* _To do_:
For every line in the records that has the word "لباسشویی", make a copy.

(Dataset excerpts)
-- Opening Marker --
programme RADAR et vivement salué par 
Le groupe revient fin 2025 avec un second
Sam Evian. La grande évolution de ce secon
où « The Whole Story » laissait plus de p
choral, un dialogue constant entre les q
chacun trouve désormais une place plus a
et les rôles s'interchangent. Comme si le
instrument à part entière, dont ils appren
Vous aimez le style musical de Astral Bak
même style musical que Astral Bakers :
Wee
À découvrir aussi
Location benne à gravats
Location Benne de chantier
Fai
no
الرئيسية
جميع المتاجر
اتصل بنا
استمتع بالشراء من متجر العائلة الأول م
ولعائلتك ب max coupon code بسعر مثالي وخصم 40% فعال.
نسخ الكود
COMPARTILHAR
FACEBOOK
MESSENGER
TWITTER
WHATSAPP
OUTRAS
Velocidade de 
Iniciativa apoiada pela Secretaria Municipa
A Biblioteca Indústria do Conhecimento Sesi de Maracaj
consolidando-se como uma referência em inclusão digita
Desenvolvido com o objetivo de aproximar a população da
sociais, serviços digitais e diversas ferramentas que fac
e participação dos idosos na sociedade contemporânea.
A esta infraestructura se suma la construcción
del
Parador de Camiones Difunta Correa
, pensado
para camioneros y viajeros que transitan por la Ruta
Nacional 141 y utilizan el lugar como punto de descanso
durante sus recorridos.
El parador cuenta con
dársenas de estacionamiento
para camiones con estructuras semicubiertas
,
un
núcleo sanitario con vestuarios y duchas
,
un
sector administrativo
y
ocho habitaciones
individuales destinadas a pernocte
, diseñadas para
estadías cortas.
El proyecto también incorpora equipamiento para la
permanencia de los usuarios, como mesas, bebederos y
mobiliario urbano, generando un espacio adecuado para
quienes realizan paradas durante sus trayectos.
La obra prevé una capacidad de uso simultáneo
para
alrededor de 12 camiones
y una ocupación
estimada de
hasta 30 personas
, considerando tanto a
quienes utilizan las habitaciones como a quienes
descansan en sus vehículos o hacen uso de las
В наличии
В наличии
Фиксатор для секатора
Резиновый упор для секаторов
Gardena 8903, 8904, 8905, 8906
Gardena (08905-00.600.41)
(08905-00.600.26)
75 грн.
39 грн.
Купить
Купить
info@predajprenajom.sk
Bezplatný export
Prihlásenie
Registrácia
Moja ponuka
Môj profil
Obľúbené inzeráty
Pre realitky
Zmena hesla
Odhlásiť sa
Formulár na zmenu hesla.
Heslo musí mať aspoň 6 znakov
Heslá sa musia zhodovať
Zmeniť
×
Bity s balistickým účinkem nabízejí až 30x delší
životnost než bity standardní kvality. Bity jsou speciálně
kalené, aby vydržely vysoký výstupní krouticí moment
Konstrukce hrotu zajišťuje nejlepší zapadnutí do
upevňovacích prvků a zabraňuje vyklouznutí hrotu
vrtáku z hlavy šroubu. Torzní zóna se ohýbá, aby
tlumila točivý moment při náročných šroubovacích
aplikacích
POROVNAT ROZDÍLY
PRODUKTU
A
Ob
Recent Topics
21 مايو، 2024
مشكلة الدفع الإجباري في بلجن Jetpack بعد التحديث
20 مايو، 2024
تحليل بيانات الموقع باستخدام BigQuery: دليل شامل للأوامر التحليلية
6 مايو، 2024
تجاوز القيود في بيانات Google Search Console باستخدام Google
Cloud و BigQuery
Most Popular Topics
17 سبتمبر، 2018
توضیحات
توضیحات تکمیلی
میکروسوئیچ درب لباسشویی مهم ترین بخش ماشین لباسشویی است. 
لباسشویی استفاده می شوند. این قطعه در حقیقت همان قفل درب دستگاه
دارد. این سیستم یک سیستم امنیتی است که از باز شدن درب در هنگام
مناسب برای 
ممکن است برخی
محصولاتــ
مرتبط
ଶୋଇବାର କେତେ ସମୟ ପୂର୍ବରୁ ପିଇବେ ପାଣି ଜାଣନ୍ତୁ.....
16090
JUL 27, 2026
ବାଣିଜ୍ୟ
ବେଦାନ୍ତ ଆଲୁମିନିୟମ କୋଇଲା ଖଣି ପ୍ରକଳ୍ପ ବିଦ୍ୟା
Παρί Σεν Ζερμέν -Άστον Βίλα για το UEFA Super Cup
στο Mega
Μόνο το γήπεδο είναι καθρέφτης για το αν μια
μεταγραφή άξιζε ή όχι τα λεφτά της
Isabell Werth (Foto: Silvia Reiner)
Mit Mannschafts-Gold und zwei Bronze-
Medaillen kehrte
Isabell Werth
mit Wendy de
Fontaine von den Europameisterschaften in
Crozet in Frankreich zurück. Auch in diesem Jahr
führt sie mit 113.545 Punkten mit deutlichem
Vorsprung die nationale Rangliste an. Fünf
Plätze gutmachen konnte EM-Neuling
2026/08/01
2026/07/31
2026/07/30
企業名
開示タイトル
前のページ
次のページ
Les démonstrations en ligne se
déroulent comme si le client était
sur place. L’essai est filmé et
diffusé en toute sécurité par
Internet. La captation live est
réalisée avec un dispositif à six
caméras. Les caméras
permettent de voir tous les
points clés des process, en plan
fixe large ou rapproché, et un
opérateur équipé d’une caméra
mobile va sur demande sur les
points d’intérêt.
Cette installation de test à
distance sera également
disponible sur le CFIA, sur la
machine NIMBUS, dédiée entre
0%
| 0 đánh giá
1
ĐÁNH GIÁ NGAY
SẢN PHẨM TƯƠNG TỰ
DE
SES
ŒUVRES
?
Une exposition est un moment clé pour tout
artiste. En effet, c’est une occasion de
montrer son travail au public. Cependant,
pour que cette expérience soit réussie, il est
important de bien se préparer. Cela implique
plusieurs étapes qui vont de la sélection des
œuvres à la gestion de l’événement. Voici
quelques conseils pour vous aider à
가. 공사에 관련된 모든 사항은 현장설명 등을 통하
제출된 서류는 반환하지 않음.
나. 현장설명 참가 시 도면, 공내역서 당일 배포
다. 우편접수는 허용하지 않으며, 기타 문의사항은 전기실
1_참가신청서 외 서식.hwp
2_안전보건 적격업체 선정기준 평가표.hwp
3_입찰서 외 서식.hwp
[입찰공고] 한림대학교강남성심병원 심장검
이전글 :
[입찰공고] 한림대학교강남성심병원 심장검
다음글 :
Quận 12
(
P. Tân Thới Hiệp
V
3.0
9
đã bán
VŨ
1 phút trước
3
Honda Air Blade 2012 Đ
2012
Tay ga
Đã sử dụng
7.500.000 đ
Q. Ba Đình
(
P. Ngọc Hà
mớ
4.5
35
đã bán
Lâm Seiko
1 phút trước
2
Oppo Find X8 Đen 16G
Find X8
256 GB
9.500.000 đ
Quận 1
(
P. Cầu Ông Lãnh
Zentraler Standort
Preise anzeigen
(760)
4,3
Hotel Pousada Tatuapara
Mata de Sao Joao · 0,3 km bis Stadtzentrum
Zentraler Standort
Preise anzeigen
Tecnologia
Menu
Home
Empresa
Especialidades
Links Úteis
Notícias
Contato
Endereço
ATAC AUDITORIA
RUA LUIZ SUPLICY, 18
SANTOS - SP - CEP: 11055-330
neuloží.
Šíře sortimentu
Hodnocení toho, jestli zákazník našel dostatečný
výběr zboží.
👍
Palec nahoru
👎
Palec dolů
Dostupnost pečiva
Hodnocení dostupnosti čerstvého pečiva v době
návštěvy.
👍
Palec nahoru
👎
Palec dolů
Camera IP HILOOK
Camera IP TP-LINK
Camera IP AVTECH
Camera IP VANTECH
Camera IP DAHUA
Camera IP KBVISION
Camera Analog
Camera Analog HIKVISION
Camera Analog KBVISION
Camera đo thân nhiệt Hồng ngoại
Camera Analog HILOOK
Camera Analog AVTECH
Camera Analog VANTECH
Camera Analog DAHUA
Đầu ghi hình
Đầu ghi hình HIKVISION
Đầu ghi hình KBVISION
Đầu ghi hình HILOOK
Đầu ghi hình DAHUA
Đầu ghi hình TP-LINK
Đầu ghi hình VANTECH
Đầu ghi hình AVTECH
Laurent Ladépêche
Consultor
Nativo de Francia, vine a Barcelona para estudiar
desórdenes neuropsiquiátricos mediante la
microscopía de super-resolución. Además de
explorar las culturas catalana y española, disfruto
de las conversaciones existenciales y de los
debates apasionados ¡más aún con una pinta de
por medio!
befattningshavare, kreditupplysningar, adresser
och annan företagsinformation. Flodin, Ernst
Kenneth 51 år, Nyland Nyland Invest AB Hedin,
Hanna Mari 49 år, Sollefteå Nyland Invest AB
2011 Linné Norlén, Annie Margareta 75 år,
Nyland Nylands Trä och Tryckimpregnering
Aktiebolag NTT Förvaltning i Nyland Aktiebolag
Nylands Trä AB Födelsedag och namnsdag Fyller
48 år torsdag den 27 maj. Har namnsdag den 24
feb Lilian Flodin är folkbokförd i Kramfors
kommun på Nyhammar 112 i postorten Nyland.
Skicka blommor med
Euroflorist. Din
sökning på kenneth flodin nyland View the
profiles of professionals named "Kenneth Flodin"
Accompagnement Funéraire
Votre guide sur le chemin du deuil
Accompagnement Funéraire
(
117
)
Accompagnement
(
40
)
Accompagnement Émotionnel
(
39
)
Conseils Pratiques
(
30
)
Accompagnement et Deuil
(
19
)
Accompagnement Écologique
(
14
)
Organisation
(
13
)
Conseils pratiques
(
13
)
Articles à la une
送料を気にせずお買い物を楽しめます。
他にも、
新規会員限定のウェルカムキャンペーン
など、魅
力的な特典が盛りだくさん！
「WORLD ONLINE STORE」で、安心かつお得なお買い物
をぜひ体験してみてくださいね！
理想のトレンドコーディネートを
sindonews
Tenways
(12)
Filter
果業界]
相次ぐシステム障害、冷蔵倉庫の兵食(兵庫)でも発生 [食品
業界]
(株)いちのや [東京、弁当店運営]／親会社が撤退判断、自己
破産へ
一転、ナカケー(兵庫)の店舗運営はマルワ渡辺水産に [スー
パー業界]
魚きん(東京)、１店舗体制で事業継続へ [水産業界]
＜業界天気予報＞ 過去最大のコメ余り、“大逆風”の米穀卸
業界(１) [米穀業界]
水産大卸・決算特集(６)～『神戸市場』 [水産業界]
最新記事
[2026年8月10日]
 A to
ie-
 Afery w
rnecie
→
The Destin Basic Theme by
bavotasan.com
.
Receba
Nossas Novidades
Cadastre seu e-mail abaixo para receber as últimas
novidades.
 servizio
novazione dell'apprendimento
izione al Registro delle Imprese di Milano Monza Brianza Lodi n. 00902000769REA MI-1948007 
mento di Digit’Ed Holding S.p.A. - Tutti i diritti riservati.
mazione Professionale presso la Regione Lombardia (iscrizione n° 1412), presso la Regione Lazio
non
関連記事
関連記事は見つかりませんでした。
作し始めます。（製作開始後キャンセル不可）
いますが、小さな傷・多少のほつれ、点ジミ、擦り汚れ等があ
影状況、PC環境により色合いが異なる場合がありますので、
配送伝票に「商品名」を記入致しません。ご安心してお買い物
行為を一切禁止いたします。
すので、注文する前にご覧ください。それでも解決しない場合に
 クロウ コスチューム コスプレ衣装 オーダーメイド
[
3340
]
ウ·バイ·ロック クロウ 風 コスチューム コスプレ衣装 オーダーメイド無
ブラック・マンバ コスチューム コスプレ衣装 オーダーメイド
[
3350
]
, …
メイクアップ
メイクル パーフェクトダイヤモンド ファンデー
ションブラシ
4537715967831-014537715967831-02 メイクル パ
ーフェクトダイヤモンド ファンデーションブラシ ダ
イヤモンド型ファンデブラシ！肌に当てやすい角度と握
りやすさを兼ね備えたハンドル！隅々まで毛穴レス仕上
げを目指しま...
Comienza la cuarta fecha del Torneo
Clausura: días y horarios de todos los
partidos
-- Closing Marker --
* _Output for this exercise_:
میکروسوئیچ درب لباسشویی مهم ترین بخش ماشین لباسشویی است. 
لباسشویی استفاده می شوند. این قطعه در حقیقت همان قفل درب دستگاه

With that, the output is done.